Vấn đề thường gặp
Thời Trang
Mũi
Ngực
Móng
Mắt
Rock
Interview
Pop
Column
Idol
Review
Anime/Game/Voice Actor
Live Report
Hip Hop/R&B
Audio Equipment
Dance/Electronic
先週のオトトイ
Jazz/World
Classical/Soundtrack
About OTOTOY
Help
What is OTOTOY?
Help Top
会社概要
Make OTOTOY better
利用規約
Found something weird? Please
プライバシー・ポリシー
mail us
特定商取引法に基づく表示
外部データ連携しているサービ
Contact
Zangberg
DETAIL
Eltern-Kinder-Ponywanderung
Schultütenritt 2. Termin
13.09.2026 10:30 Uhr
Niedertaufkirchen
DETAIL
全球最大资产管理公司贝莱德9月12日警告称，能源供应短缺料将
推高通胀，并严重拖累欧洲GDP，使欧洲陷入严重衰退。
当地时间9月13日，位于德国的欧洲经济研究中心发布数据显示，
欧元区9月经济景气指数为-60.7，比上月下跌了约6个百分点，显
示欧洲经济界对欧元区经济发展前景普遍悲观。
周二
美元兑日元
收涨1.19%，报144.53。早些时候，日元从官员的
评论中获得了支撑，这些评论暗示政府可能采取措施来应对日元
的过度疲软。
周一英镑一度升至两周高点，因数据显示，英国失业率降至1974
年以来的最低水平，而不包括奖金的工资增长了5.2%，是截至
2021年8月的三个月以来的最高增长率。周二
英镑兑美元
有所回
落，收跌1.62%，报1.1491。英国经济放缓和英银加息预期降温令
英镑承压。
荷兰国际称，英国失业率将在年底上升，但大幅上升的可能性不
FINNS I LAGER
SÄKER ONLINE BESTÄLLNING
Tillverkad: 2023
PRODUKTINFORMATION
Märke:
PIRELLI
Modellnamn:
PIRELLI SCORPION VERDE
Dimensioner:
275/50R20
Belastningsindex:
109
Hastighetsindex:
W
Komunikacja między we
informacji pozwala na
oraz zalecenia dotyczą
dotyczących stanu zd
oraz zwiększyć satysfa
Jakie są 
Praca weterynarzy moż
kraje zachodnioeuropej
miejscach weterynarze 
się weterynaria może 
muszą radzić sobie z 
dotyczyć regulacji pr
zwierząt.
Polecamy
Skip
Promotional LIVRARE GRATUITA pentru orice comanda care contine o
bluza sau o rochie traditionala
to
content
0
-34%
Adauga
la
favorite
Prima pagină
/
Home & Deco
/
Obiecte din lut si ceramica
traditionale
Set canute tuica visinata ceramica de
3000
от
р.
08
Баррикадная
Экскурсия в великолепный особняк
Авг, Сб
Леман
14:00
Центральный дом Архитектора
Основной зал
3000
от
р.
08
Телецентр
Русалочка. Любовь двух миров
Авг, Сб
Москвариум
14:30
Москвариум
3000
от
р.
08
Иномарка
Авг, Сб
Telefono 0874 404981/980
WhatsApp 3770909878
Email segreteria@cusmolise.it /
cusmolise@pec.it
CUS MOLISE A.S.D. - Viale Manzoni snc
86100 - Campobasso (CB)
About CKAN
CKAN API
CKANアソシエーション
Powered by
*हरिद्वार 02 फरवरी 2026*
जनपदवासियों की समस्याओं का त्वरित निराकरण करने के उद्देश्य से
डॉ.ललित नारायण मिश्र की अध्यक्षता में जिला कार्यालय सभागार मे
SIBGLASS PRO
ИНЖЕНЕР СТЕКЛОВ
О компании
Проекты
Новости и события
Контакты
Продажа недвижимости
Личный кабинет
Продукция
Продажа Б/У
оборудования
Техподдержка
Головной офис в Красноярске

**Instructions to follow:**
Restate, please, word for word the span of records running from the first line to the line bearing "全球最大资产管理公司贝莱德9月12日警告称，能源供应短缺料将", both included, and nothing outside it.

**Task result:**
Vấn đề thường gặp
Thời Trang
Mũi
Ngực
Móng
Mắt
Rock
Interview
Pop
Column
Idol
Review
Anime/Game/Voice Actor
Live Report
Hip Hop/R&B
Audio Equipment
Dance/Electronic
先週のオトトイ
Jazz/World
Classical/Soundtrack
About OTOTOY
Help
What is OTOTOY?
Help Top
会社概要
Make OTOTOY better
利用規約
Found something weird? Please
プライバシー・ポリシー
mail us
特定商取引法に基づく表示
外部データ連携しているサービ
Contact
Zangberg
DETAIL
Eltern-Kinder-Ponywanderung
Schultütenritt 2. Termin
13.09.2026 10:30 Uhr
Niedertaufkirchen
DETAIL
全球最大资产管理公司贝莱德9月12日警告称，能源供应短缺料将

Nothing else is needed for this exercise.